— REQUIRED WORK —
Look below for lines that hold the string "מנורות" and copy each one.

— PROVIDED RECORDS —
__________________________________________________
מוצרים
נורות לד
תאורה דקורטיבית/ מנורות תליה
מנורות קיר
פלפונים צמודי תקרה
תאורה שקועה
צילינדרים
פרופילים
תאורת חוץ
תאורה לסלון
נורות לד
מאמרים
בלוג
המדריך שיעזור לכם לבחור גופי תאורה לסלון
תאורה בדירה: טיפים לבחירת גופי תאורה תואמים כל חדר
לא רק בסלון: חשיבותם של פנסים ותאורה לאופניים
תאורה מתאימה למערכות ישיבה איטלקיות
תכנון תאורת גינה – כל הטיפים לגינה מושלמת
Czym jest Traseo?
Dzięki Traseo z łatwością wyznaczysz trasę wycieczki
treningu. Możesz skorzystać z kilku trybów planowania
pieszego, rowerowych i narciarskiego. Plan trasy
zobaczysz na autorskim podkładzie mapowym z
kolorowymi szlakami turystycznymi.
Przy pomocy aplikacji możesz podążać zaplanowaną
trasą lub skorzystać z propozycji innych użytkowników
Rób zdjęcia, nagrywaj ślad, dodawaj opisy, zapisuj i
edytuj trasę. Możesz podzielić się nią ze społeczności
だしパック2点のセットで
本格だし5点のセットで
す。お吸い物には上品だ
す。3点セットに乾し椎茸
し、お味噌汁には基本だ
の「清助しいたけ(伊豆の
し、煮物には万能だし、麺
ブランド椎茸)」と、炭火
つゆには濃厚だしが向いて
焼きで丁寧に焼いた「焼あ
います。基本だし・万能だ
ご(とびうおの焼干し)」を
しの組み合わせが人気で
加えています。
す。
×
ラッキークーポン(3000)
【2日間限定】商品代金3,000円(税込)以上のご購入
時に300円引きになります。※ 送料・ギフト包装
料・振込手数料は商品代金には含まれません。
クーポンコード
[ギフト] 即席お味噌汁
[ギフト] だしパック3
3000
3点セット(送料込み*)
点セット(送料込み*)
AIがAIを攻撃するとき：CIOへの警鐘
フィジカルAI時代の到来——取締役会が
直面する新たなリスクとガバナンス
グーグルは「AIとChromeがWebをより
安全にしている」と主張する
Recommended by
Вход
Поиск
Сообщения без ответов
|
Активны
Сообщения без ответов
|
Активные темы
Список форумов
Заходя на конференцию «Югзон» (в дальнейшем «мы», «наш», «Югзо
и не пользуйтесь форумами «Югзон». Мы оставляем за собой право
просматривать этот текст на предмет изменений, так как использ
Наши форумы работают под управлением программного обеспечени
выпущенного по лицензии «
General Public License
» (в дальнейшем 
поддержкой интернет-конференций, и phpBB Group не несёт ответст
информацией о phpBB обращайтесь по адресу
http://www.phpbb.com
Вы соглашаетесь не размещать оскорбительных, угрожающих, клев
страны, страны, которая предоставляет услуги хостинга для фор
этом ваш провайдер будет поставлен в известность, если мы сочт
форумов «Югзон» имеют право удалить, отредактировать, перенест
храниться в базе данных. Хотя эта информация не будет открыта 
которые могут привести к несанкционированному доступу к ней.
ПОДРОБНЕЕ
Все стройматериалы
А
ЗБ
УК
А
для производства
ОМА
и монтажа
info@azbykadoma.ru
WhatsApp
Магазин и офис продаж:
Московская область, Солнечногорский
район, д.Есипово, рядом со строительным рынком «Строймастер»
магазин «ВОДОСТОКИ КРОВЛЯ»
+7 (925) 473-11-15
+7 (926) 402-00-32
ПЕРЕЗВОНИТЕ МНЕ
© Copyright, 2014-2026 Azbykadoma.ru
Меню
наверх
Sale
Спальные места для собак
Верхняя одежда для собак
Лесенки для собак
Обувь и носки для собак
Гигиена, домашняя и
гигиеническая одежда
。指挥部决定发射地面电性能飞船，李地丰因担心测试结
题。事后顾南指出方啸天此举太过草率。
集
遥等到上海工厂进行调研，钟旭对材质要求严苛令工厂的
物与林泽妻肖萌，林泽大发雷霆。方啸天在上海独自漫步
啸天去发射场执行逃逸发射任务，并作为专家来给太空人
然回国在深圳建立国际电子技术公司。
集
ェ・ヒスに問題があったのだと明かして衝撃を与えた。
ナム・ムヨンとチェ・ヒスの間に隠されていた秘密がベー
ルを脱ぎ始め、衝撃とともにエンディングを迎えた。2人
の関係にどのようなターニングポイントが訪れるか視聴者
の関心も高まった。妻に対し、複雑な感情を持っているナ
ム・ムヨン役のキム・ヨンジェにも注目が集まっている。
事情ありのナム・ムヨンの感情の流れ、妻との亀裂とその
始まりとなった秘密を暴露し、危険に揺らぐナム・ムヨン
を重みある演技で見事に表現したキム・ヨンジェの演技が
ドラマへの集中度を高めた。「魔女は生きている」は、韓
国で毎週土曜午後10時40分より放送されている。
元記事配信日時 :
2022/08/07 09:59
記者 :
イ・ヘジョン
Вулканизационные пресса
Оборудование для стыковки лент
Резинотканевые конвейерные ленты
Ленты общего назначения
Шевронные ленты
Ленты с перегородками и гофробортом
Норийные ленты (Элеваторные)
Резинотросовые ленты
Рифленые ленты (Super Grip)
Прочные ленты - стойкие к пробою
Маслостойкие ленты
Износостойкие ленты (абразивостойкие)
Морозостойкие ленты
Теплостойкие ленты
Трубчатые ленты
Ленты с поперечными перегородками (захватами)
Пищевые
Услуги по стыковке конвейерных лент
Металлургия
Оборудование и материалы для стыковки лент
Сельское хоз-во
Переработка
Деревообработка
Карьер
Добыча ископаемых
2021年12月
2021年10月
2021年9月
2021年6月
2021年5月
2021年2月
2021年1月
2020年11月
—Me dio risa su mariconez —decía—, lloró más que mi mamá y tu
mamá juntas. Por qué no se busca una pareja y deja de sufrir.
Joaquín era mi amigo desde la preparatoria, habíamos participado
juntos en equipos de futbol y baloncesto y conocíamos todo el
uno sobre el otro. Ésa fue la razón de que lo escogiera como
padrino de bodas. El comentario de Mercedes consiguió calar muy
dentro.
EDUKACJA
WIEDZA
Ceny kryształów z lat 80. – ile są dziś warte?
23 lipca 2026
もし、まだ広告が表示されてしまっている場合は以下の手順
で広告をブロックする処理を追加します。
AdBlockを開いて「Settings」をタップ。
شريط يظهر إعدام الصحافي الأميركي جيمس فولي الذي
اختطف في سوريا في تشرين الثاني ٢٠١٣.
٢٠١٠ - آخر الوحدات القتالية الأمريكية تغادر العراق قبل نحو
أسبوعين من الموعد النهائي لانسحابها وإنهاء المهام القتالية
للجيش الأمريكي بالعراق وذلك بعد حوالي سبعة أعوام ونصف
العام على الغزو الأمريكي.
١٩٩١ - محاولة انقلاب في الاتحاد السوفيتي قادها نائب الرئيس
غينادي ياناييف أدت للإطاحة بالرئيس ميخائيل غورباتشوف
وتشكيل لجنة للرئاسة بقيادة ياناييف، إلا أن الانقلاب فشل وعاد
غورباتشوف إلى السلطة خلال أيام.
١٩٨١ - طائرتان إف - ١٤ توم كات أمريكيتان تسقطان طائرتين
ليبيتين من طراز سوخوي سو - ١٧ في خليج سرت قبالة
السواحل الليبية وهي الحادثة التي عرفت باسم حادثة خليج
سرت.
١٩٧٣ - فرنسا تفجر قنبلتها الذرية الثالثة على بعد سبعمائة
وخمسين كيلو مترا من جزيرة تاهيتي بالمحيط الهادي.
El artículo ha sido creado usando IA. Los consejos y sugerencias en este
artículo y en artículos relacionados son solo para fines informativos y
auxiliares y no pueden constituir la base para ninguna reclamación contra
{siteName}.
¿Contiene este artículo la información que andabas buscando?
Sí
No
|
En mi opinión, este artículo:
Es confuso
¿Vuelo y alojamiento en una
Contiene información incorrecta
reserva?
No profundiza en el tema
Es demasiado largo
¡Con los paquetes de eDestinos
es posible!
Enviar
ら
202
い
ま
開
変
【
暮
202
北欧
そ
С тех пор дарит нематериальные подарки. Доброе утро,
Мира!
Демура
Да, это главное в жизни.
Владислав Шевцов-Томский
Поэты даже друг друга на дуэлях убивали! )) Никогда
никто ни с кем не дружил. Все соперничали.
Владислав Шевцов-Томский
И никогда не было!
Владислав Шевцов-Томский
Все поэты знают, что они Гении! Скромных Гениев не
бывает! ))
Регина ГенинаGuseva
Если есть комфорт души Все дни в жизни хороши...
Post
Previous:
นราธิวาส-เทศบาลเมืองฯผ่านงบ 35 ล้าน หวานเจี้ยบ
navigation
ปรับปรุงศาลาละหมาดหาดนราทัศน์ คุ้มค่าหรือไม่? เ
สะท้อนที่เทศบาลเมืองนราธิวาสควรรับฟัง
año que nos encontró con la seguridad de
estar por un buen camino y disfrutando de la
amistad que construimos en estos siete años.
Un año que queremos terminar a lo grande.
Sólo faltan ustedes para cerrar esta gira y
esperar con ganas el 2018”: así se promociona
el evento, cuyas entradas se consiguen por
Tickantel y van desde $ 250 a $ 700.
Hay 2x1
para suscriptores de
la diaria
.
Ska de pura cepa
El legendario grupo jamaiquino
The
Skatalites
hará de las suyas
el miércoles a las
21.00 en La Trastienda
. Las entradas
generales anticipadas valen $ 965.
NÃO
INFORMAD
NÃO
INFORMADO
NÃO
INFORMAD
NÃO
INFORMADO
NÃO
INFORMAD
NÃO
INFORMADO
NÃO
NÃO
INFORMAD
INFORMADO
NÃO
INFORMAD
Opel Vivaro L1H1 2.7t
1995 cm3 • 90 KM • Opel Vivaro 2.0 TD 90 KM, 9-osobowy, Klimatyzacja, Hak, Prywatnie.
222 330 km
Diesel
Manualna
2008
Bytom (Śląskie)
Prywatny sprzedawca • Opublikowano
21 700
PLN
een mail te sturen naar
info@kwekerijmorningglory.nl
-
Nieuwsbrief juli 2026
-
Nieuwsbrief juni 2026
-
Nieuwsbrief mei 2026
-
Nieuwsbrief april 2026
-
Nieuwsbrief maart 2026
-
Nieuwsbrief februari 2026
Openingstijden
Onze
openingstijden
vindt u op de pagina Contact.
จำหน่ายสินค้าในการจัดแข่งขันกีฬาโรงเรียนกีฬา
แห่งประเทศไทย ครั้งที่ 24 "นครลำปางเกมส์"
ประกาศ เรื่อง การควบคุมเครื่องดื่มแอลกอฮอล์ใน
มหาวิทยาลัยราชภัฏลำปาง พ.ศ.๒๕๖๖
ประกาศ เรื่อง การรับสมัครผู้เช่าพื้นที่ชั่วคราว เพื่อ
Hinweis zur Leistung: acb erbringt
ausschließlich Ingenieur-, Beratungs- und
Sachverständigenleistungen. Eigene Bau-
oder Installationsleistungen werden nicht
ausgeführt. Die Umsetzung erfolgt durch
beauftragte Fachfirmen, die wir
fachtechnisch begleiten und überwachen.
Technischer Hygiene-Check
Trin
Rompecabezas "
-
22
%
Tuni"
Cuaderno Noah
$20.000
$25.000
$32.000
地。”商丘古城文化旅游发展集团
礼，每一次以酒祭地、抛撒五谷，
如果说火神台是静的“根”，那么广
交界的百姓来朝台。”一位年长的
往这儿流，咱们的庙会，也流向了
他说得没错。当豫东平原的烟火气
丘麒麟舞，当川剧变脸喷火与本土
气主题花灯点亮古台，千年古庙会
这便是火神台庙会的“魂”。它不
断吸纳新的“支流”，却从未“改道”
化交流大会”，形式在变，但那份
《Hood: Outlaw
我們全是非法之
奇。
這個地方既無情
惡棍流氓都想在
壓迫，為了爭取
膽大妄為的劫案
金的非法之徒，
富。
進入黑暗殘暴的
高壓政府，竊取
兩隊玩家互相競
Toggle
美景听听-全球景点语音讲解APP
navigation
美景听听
__________________________________________________
— RESULT BELOW —
תאורה דקורטיבית/ מנורות תליה
מנורות קיר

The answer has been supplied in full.